A lot of rumors are the result of poor understanding or misinterpretation. For
example, there was a big rumor a year or two back that the US government was
buying hundreds of millions of rounds of ammunition, sparking fears of
everything from a conspiracy to drive up prices to an imminent imposition of
martial law. The basis of the rumor was a government solicitation to bid on
ammunition _pricing_ , so that the government could lock in its ammunition
purchases for the next few years at a fixed and predictable price, rather than
being subject to spot price fluctuations which would make budgeting more
difficult and possibly result in higher costs. However, to understand that
that the government was looking for (essentially) a call option required a
basic knowledge of finance and a fairly high level of reading ability to deal
with the 'officialese'. It's not surprising that many people misinterpreted a
request for a pricing guarantee as a solicitation for actual supply. There was
also a misunderstanding of how much ammunition the government actually uses,
with people who cheerfully fire off hundreds of rounds during their own
practice sessions overlooking the fact that federal employees who carry
firearms also have to take part in training and practice sessions where they
expend large quantities of ammunition. More here:
[http://www.snopes.com/politics/guns/ssabullets.asp](http://www.snopes.com/politics/guns/ssabullets.asp)

Trolls shouldn't need much explanation; a tradition of spreading outlandish or
silly rumors is as old as the hills, and for trolls every day is April 1st.

Then you have people with a vested interest in spreading rumors of one sort or
another, often for political ends. Negative rumors about 'Obamacare' have been
widespread in recent years for obvious reasons, likewise people on the left
often expressed their animus towards the previous Republican administration by
making up negative stories reflecting their view of how that administration
would behave, or what would motivate them in the case of some otherwise
random-seeming fact.

EDIT: here's an outstanding example right here on HN, today:
[https://news.ycombinator.com/item?id=7667068](https://news.ycombinator.com/item?id=7667068)

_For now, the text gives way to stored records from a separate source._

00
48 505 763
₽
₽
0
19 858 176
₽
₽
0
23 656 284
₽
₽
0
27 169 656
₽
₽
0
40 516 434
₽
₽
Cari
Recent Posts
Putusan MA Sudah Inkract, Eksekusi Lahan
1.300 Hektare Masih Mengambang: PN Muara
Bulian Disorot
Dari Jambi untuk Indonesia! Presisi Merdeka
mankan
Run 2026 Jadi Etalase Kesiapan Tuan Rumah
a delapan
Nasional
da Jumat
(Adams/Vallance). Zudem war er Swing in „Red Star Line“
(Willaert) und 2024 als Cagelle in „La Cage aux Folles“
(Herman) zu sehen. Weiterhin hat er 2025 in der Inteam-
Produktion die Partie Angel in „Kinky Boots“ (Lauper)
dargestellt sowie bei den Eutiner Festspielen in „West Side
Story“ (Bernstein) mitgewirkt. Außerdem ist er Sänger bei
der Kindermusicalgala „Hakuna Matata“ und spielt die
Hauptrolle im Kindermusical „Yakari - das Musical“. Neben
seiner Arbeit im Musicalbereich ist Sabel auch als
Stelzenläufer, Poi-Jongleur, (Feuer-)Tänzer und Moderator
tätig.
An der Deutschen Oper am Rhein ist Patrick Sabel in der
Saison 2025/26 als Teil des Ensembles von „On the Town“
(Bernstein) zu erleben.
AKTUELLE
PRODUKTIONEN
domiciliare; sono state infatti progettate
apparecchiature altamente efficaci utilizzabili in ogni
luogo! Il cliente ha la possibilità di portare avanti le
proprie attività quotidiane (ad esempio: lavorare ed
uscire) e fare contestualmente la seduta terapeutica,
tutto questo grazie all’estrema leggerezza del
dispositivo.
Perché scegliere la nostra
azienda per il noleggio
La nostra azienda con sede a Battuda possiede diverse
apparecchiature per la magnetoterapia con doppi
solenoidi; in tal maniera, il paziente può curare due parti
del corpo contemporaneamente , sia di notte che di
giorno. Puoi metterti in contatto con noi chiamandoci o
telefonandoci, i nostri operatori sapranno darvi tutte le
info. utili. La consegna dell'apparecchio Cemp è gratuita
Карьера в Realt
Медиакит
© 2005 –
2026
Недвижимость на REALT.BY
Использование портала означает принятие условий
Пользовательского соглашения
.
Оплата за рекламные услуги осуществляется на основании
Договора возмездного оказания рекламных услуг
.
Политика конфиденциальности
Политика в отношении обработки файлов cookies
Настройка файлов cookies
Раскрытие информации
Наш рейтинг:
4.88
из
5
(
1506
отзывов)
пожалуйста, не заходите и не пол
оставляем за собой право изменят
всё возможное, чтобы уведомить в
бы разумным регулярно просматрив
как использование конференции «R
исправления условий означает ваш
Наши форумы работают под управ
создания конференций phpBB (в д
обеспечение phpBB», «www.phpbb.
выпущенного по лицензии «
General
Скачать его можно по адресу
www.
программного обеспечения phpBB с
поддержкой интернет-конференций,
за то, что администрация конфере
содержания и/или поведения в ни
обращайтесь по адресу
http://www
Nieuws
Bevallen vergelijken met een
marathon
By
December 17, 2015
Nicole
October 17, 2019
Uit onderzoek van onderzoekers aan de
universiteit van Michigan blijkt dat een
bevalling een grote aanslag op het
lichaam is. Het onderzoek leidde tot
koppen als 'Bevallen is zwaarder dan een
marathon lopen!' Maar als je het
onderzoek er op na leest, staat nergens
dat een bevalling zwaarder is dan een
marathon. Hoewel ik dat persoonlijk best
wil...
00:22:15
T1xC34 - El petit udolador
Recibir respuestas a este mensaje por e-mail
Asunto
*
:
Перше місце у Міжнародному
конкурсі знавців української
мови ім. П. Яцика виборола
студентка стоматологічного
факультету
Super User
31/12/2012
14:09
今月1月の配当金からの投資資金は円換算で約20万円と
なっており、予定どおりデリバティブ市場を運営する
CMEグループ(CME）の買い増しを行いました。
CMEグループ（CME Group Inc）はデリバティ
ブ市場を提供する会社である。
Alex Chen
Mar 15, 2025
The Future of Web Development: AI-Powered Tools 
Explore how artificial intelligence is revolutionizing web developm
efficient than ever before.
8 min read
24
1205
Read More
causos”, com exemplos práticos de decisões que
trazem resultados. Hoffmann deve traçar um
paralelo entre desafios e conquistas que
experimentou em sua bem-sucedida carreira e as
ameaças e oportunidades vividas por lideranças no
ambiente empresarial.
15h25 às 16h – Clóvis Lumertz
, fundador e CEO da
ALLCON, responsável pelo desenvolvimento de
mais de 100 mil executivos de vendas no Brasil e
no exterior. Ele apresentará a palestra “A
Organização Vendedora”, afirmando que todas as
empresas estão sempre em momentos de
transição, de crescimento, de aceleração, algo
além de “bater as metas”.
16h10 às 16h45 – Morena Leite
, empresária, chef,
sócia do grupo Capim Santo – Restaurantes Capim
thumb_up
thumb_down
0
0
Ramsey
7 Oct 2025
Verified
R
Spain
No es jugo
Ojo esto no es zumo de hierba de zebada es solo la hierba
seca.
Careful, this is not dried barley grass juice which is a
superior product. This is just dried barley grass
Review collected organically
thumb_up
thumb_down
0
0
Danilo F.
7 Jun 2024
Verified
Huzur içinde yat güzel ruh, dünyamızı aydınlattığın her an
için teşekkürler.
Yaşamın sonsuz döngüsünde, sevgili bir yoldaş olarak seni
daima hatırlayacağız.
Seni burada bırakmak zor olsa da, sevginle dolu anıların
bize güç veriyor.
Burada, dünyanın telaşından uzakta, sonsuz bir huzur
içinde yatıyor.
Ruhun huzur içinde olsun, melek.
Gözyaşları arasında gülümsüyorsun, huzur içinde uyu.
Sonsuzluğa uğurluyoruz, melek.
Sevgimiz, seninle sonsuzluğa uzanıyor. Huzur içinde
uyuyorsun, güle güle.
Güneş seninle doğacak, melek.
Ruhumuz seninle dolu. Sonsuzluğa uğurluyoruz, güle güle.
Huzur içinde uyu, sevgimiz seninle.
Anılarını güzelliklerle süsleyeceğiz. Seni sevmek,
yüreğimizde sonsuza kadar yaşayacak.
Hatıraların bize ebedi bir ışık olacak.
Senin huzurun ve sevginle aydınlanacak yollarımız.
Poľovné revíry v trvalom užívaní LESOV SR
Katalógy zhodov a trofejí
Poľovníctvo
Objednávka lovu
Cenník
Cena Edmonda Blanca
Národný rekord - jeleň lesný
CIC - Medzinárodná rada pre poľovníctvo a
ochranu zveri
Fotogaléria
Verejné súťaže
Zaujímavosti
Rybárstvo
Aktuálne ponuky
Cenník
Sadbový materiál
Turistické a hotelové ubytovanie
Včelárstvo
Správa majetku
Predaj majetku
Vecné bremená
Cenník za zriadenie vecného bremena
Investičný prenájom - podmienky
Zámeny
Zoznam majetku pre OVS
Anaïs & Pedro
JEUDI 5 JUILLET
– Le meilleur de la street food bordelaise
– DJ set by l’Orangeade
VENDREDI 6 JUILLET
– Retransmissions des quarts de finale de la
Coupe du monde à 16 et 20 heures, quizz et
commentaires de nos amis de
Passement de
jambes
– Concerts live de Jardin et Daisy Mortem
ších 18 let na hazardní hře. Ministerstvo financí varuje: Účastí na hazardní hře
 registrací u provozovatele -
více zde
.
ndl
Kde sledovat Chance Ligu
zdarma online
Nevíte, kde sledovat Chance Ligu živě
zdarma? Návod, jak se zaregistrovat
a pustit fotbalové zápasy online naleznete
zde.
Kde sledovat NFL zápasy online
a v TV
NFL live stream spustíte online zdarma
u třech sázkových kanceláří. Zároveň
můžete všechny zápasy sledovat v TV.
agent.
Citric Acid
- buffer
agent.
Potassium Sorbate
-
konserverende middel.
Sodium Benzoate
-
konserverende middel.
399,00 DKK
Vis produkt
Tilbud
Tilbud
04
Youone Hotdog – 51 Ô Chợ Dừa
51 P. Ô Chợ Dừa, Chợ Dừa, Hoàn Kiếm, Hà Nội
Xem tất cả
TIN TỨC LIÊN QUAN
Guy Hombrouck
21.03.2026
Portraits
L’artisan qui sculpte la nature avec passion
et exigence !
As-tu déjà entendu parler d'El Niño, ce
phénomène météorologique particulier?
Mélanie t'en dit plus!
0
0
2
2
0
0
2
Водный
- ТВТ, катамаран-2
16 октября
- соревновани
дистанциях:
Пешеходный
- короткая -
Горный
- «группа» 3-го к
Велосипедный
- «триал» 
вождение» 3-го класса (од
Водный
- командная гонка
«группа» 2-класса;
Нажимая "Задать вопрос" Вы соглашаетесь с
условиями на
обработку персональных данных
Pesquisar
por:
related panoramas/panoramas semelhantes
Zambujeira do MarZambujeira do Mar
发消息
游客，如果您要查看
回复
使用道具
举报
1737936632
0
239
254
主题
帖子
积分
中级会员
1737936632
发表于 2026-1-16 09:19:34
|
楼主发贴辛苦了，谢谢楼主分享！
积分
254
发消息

There are a great many people who are not especially concerned with truth, but
with shaping people's behavior in order to bring about a certain result -
whether that is getting people to buy a product or a book, or to change the
price of a financial asset, or to create a more favorable political
environment etc.

------
RankingMember
Despite my animus (well-placed or otherwise) towards Facebook, these blog
posts are damned interesting.